[Phpwm] Cleaning up addresses

Dave Holmes dave at neteffekt.co.uk
Tue Mar 20 11:44:34 GMT 2007


I thought so Phil, my original assumption is correct this can be achieved
very easily as I have implemented just this functionality in a number of
sites, one of which is now maintained by Darren @ siftware. Basically they
have a trader register which allows the user to enter their postcode and
search for a builder for example. 

The system them runs a query on the database to generate a list of traders
showing the closest first with an approximate distance, all of this was done
by the trader simply entering their postcode when they register. i.e. the
whole thing works based on postcode proximity. 

To achieve this you need a file which can be licensed for £500 at a reseller
rates then you just need a source postcode and postcode of the traders in
the MySQL snip below table d is the search origin postcode and the table e
is a company or your example traders postcode, results can be filtered to
the most appropriate by ordering on distance and then using the limit
statement.  

<MySQL>

(acos(sin(radians(d.latitude)) * sin(radians(e.latitude)) +
cos(radians(d.latitude)) * cos(radians(e.latitude)) * 
cos(radians(d.longitude) - radians(e.longitude)))) * 3437.7387 * 1.150779 as
mileage

</MySQL>

Took around a day to get the search working right and this is something I
have used time and time again to provide proximity stuff for my clients. 

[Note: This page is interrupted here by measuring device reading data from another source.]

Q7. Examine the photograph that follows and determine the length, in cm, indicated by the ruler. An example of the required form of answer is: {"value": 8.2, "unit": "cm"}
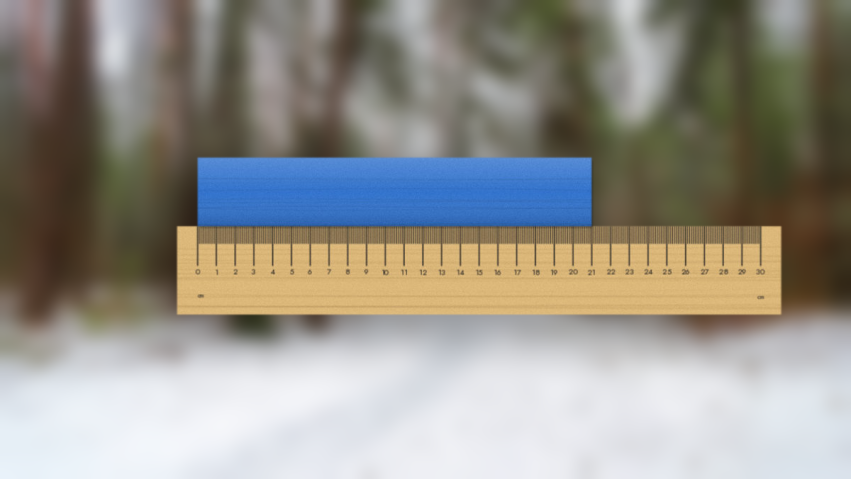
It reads {"value": 21, "unit": "cm"}
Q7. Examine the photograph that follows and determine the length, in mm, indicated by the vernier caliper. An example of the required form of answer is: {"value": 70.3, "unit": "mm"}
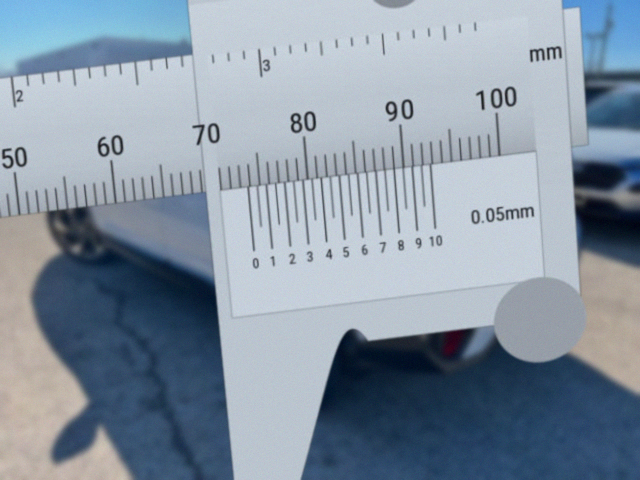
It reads {"value": 73.8, "unit": "mm"}
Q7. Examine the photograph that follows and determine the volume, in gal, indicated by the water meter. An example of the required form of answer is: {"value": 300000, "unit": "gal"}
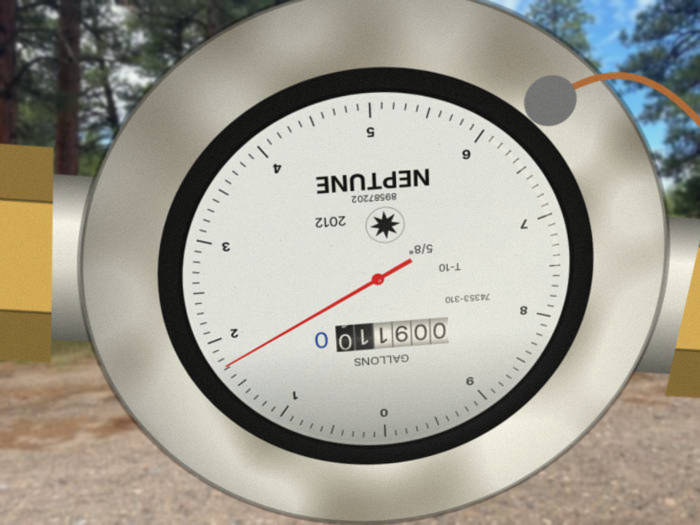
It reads {"value": 91101.7, "unit": "gal"}
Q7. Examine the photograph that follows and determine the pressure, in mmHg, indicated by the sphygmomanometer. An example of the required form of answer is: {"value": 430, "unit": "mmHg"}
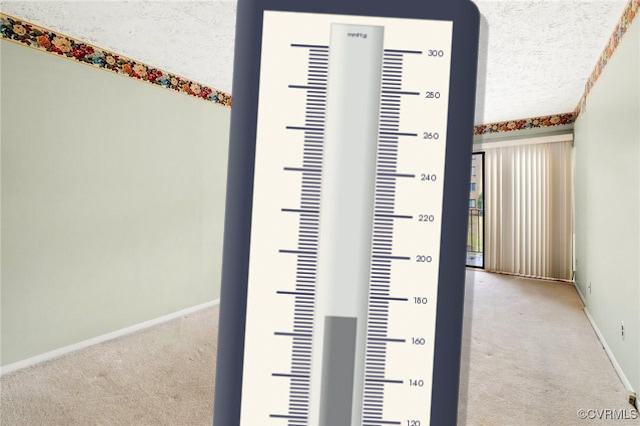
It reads {"value": 170, "unit": "mmHg"}
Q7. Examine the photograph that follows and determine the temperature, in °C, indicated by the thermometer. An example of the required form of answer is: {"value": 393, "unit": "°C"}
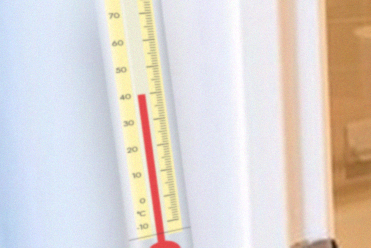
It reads {"value": 40, "unit": "°C"}
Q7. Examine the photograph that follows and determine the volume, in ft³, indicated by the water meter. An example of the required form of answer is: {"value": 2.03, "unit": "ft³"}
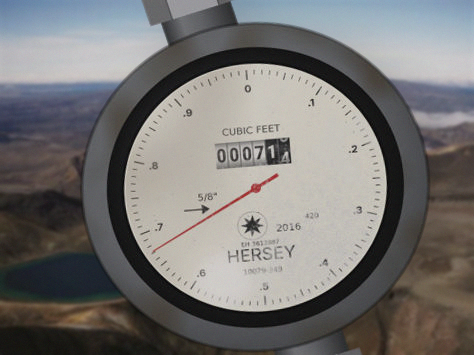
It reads {"value": 713.67, "unit": "ft³"}
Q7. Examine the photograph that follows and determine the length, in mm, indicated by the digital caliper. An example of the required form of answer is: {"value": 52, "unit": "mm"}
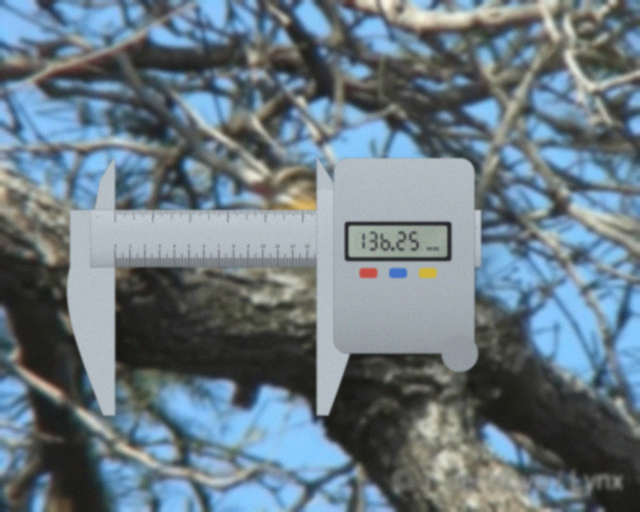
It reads {"value": 136.25, "unit": "mm"}
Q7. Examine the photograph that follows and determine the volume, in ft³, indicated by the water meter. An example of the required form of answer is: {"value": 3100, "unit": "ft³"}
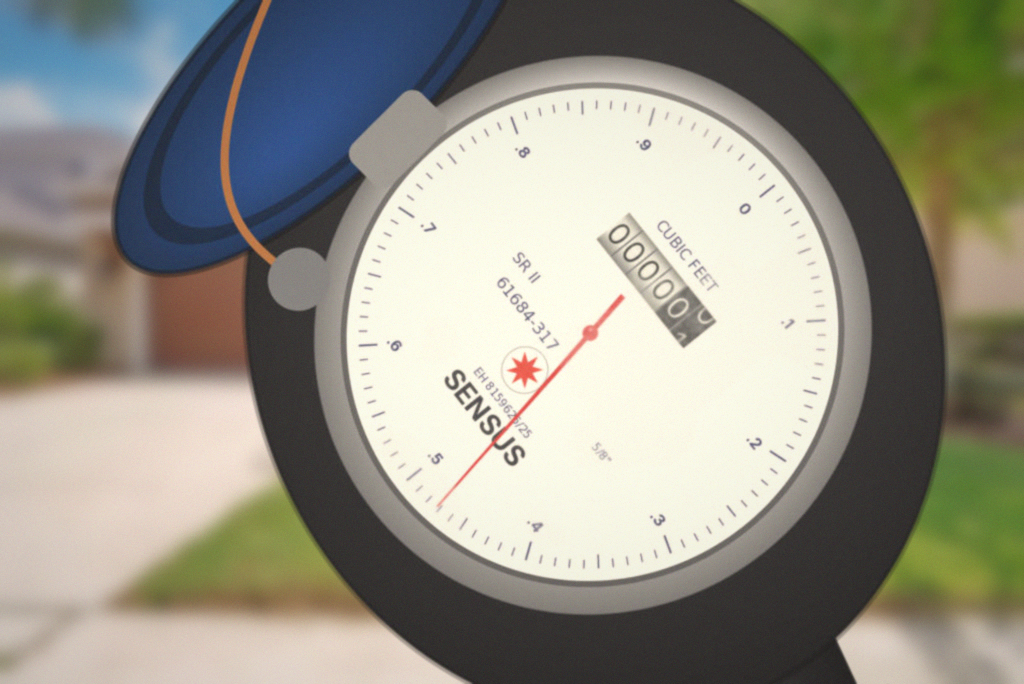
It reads {"value": 0.47, "unit": "ft³"}
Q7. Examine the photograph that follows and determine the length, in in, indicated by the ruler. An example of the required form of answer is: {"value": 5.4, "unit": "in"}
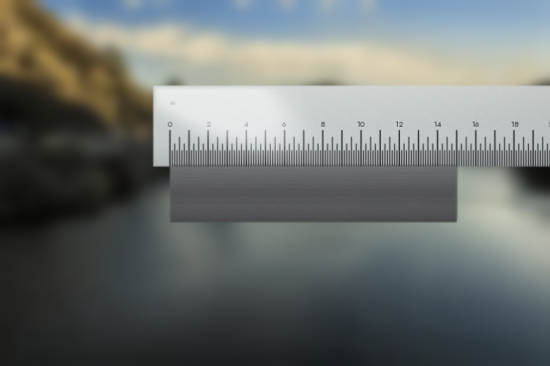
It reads {"value": 15, "unit": "in"}
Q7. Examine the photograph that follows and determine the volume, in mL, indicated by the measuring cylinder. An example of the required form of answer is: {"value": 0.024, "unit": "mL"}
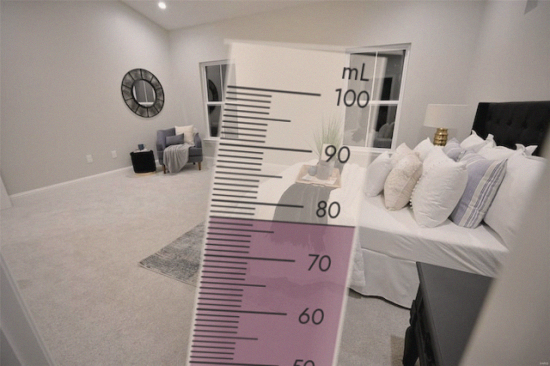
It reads {"value": 77, "unit": "mL"}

More importantly the results are generated in milliseconds using a single
query


-----Original Message-----
From: phpwm-bounces at mailman.lug.org.uk
[mailto:phpwm-bounces at mailman.lug.org.uk] On Behalf Of Phil Beynon
Sent: 20 March 2007 11:23
To: West Midlands PHP User Group
Subject: RE: [Phpwm] Cleaning up addresses

> I really must be missing something here Phil when you say
> adjacent postcodes
> are you using this / were using this to work out the nearest location of a
> relevant resource or service... i.e. you nearest shop is in postcode XYZ
>
> I just be interested to know what the problem was you put the solution in
> for as it still seems overly complicated
>

I can't see why anyone wouldnt want to use this as a solution, since it is
the most elegant.

OK - you are on a building site in Leicester LE5, you need a bag of cement.
You enter the postcode you are in, it searches against the builders
merchants table, it doesn't find one. So it then expands out one ring of
adjacent postcodes and finds 3 builders merchants. Apart from in the
Highlands most of the postcode areas are relatively small, so this is an
efficient way of searching for things.
We had about 370 different types of datasets, and plans for many more -
these were coming form a wide variety of sources and all in slightly
different formats. Using this method all we had to do was explode the first
and second half of the postcodes into seperate fields at which point the
data had an indexable commonality.
Essentially it allowed it to take data and add it in very quickly, or update
existing data without any field preprocessing tailored to that dataset.

So yes, internally it was complicated, which is what computers are good at,
but it could be driven by anyone with about 5 mins of training.